### [Request]
Report each line of the material below that contains the string "exceed". Case counts.

START Data to process

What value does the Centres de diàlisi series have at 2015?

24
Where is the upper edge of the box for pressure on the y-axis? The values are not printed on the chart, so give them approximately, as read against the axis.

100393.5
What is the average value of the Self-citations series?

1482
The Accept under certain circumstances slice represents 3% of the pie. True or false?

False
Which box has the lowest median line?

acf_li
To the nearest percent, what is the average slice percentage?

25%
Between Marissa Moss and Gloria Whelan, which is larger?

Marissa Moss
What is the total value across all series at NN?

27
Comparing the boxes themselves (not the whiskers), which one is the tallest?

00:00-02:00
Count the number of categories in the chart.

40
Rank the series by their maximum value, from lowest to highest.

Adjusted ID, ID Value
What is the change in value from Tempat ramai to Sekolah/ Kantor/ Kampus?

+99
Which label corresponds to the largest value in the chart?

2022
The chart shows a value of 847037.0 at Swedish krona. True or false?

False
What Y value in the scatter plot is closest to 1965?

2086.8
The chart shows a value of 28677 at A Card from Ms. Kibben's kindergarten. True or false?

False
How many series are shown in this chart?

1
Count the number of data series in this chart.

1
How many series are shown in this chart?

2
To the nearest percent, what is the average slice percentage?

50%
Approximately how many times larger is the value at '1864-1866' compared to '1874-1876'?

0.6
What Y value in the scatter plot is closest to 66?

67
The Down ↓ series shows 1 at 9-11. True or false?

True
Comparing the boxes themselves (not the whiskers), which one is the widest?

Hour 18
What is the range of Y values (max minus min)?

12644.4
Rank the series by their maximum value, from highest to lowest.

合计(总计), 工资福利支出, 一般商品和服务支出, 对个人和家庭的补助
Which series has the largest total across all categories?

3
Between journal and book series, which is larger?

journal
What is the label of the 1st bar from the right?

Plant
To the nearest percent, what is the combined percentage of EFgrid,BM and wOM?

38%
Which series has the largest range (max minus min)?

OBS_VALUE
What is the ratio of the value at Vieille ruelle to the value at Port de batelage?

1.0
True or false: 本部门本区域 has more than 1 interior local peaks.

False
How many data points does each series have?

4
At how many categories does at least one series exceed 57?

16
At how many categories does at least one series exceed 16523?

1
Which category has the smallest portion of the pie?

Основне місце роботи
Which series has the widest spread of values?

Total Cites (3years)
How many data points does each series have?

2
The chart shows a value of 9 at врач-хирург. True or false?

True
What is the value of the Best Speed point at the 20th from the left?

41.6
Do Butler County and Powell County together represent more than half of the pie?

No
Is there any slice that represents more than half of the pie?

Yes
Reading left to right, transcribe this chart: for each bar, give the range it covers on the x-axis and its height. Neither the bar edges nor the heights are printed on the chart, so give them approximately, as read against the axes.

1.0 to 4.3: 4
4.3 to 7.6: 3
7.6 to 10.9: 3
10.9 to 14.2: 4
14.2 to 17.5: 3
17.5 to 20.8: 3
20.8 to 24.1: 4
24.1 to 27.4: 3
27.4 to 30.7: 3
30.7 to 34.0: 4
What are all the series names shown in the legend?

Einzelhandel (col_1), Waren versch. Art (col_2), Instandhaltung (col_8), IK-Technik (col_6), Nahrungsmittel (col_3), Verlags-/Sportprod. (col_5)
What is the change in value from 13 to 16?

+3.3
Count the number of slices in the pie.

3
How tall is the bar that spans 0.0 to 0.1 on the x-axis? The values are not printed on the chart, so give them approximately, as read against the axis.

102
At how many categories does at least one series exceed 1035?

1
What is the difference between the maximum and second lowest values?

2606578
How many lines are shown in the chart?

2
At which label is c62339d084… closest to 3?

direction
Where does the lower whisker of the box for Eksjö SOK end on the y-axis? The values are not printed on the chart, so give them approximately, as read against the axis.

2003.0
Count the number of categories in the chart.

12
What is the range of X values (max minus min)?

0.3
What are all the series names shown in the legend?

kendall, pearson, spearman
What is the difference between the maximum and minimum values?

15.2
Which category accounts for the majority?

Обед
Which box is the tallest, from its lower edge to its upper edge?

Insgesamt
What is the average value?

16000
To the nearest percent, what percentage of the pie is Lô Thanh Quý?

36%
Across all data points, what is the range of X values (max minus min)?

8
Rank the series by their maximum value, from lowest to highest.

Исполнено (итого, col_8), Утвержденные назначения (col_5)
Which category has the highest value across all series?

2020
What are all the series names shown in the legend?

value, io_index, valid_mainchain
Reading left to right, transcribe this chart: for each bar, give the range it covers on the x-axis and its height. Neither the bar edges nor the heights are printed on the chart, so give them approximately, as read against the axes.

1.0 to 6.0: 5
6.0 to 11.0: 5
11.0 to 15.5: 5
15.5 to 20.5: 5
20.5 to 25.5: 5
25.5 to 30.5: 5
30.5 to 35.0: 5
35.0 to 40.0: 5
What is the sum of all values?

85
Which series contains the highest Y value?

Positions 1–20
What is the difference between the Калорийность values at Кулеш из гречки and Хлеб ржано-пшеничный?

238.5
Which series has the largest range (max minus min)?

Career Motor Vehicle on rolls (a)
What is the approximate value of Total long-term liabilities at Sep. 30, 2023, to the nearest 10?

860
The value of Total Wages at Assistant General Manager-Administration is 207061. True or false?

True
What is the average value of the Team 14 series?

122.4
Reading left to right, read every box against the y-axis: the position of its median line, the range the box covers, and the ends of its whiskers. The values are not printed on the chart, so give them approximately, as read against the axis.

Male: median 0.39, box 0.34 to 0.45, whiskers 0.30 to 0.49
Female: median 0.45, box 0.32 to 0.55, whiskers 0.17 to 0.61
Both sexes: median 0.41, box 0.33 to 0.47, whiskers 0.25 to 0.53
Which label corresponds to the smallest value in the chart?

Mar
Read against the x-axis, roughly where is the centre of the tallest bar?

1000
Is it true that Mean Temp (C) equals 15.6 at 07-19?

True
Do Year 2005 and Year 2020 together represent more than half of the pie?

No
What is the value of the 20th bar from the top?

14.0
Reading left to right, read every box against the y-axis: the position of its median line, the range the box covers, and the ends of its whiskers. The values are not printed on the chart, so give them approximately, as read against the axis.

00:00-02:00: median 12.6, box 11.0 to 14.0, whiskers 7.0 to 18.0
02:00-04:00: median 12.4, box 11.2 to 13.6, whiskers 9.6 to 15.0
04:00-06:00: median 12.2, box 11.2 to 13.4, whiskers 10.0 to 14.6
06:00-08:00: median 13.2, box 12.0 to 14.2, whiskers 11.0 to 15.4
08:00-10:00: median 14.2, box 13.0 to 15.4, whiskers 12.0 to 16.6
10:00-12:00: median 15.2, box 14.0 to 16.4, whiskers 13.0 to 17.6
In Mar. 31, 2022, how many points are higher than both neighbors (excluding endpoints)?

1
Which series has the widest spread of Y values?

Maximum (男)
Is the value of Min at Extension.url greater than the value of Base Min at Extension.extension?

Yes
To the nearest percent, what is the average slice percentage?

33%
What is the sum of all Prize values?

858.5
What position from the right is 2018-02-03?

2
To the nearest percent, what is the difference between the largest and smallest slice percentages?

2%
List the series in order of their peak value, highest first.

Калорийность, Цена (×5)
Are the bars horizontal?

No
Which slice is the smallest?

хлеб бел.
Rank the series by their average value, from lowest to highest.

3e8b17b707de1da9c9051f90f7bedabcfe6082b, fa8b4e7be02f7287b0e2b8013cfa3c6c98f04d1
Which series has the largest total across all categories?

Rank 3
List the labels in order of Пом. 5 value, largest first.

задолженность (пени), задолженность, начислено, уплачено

END Data to process

### [Exercise solution]
At how many categories does at least one series exceed 57?
At how many categories does at least one series exceed 16523?
At how many categories does at least one series exceed 1035?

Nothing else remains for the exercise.